Is set of vectors dependent in R²

Question

Given a set of vectors: {$(-1,2),(2,-4)$}

How can we say that this set of vectors dependent in $\mathbb{R}^2$?

On solving: $$a(X_1)+b(X_2)=0$$

$a,b=0$, shouldn't it be independent? But answer says that it's dependent.

Answer 1

The vectors are linearly independent if the only possible solution to $aX_1 + bX_2 = 0$ is $ a = b = 0$. Notice that no matter what $X_1$ and $X_2$ are, $a = b = 0$ always gives you a linear combination that sums to zero. That is why choosing scalars that are all zero is referred to as the "trivial" solution to $aX_1 + bX_2 = 0$. If there is a non-trivial solution to $aX_1 + bX_2 = 0$, then $X_1$ and $X_2$ are linearly dependent. Notice that in your case $a = -2$ and $b = 1$ are non-trivial choices for $a$ and $b$ that satisfy $aX_1 + bX_2 = 0$.

Answer 2

As noted in the comment , a simple inspection shows that $X_2=(2,-4)^T=-2(-1,2)^T=-2 X_1$. But, if you want to show that $aX_1+bX_2=0$ for $a,b$ not null, you have to interpret correctly this equation that is (in components) $$ a\begin{pmatrix} -1\\2 \end{pmatrix}+b \begin{pmatrix} 2\\-4 \end{pmatrix} =\begin{pmatrix} 0\\0 \end{pmatrix} $$ that is equivalent to the linear system $$ \begin{cases} -a+2b=0\\ 2a-4b=0 \end{cases} $$

Can you solve it for $a,b$? And show that we have many solutions ?

※ ※ ※

● Activity
In the thread on linear dependence in R², what is the choice of scalars that are all zero called?

● Data to examine
※ ※ ※

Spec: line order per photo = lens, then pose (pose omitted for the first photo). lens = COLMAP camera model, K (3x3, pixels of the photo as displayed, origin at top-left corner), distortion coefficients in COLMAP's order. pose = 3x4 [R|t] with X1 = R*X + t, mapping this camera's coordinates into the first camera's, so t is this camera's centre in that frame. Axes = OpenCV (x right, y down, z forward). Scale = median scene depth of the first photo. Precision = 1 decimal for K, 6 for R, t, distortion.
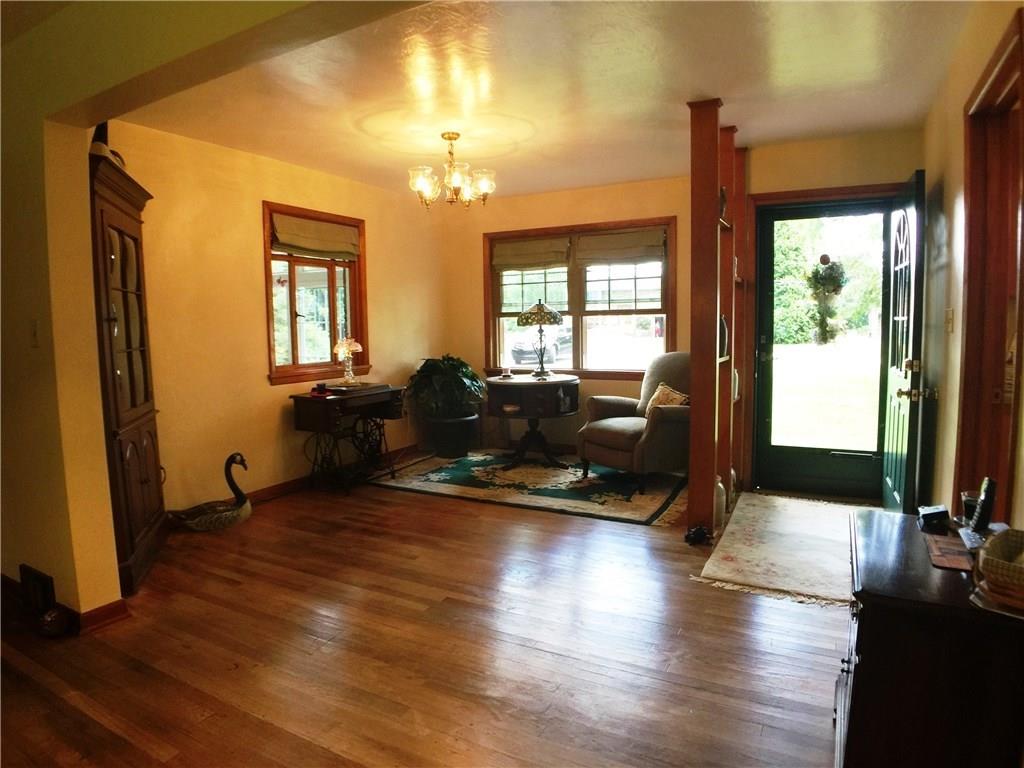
lens RADIAL K [[612.4, 0, 516.9], [0, 612.4, 382.7], [0, 0, 1]] dist [-0.081864, -0.001689]
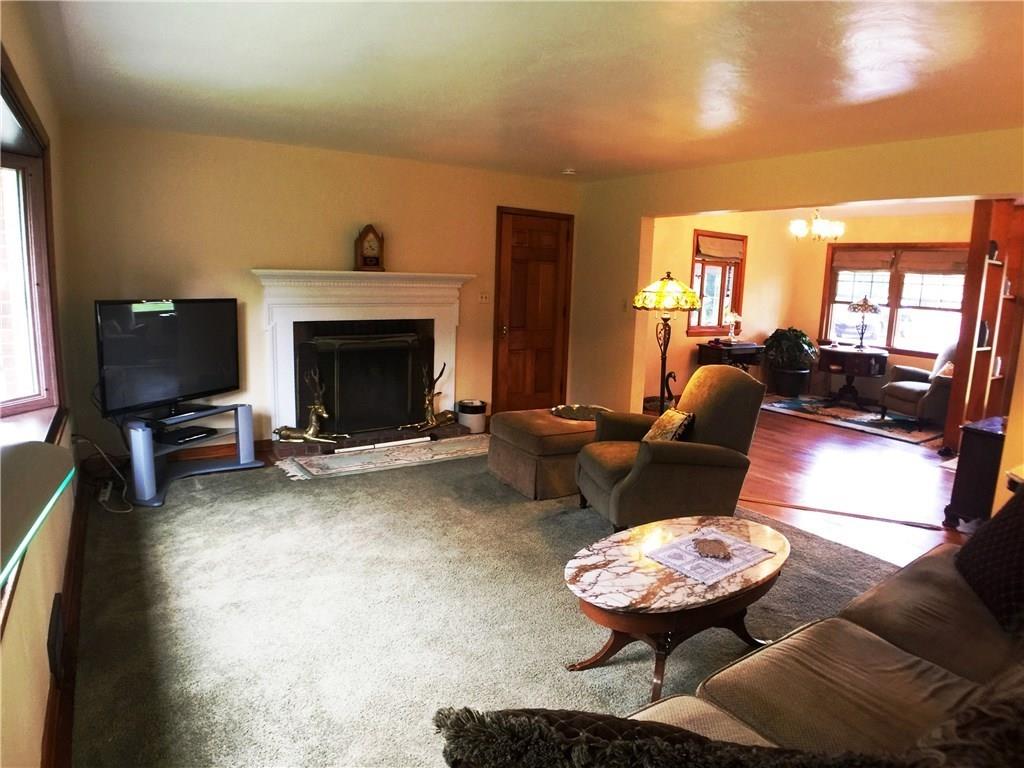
lens RADIAL K [[612.4, 0, 516.9], [0, 612.4, 382.7], [0, 0, 1]] dist [-0.081864, -0.001689]
pose [[0.881415, 0.125820, -0.455278, -0.024771], [-0.094989, 0.991394, 0.090082, 0.020406], [0.462694, -0.036153, 0.885781, -0.644619]]
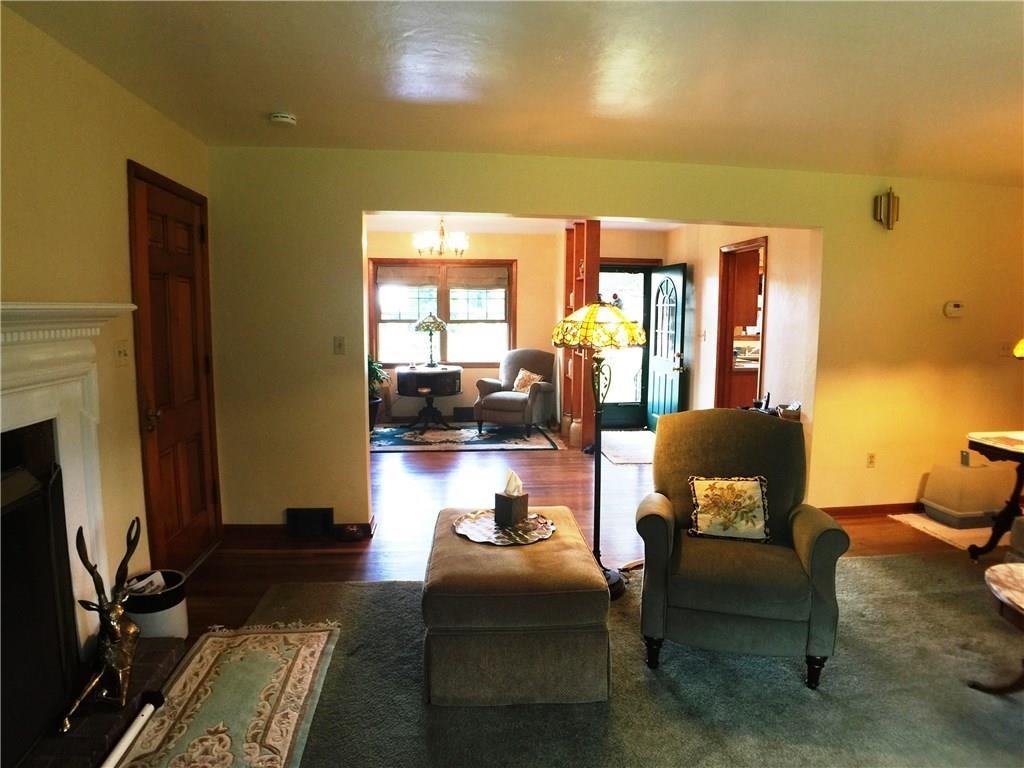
lens RADIAL K [[612.4, 0, 516.9], [0, 612.4, 382.7], [0, 0, 1]] dist [-0.081864, -0.001689]
pose [[0.822948, -0.042059, 0.566558, -0.619576], [0.032558, 0.999108, 0.026879, -0.006110], [-0.567183, -0.003674, 0.823583, -0.273470]]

※ ※ ※

● Output for this exercise
The "trivial" solution.